A poco que el independentismo consiga la foto de largas colas frente a los lugares de votación o, en su defecto, miles de personas en la calle enarbolando la papeleta, la declaración de independencia será un mero trámite, a ser posible el 6 de octubre en línea con la simbología del mito y a modo de resarcimiento con tintes históricos. Hoy lo que menos parece importar al independentismo es que la nueva república solo fuera a ser reconocida por Julián Assange y los piratas informáticos de Putin. Se presentarán como vencedores del pulso al Estado. El posterior e ineludible restablecimiento de la legalidad constitucional les permitirá arroparse con la épica de la derrota, pero después de haberlo intentado hasta el límite, para acumular capital electoral ante la indeclinable convocatoria de elecciones, en el menos malo de los escenarios.
La alianza entre una Generalitat en rebeldía y los cupaires, que aspiran a una Catalunya fuera de España, de Europa y de la democracia como sistema, ha ganado la batalla de la comunicación, hasta el extremo de haber transformado las decisiones de la Justicia – hay que insistir, poder esencial del Estado de Derecho–, en medidas coercitivas del Gobierno del PP, secuencia factual a la que se ha adherido con entusiasmo aquella izquierda cuyo único norte político es echar a Rajoy como sea. Las ideas de estado de excepción, represión autoritaria, golpe de estado sobre las que el independentismo ha construido su discurso no han encontrado la respuesta adecuada en la estrategia gubernamental de no anticipar las actuaciones.
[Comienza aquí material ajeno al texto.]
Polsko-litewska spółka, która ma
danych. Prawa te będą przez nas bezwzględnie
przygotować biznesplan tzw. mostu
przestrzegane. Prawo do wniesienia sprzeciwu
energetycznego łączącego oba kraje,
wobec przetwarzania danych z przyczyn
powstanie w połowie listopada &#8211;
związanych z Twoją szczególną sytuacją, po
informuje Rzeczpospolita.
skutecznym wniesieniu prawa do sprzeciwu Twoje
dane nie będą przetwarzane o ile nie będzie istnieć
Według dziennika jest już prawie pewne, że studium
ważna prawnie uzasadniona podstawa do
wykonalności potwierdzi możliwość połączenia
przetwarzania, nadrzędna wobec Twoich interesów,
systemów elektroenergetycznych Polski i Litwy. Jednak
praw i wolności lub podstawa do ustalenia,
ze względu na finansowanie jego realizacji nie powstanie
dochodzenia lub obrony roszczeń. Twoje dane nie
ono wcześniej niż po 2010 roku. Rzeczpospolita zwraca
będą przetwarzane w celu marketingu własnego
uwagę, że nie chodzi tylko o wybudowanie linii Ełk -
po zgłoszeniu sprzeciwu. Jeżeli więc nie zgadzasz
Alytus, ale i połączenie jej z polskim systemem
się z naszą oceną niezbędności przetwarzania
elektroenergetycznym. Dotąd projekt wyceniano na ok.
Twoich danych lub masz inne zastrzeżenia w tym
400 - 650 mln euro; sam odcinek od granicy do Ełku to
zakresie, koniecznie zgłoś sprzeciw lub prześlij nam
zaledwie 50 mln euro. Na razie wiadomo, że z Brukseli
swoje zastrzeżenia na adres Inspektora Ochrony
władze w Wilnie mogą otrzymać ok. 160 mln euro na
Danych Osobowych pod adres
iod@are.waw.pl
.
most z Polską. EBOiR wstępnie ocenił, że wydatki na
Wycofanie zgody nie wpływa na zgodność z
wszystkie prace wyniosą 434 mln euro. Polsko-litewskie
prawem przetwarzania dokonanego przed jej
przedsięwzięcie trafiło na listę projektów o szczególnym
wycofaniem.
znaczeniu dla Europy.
Todo ello con la excepcional amplificación de unas redes sociales en las que han intervenido hasta los rusos que por cierto se demuestran imbatibles con la experiencia adquirida en manipular todos cuantos procesos electorales ha vivido Europa tras el éxito obtenido en las presidenciales norteamericanas; todo sea por debilitar las estructuras de gobierno occidentales.
Hoy en Catalunya está en juego la vigencia de la Constitución en todo el territorio español. Desde la perspectiva de la democracia y el respeto a las leyes tiene difícil encaje el planteamiento que desde el PSOE ha hecho Meritxell Batet en el sentido de que «no haya vencedores ni vencidos». El anhelo puede ser válido para, a partir de mañana, regresar a la política. Después de restaurar el imperio de la ley. Estos últimos años y meses, y lo que queda después de hoy mismo, conducen inevitablemente a la relectura de la Constitución, una labor que exigirá responsabilidad y serenidad, mucha serenidad. Lejos, en cualquier caso, de las prisas que se han adueñado de parte del espectro político para poner en cuestión el Estado autonómico que, en opinión de la presidenta de Baleares, Francina Armengol, «ha llegado a una situación desesperante y necesita una reforma», en una mal disimulada muestra de tibieza ante la situación provocada en Catalunya por el secesionismo.
El reto, alcanzar el sosiego necesario para hablar de la Constitución desde la razón y sin pasión. Y si otra ha de ser la relación de Catalunya con España, e incluso si ha de existir esa relación, sea, pero desde el respeto a la ley y no por la imposición de más o menos la mitad del censo catalán al resto de ciudadanos de este país.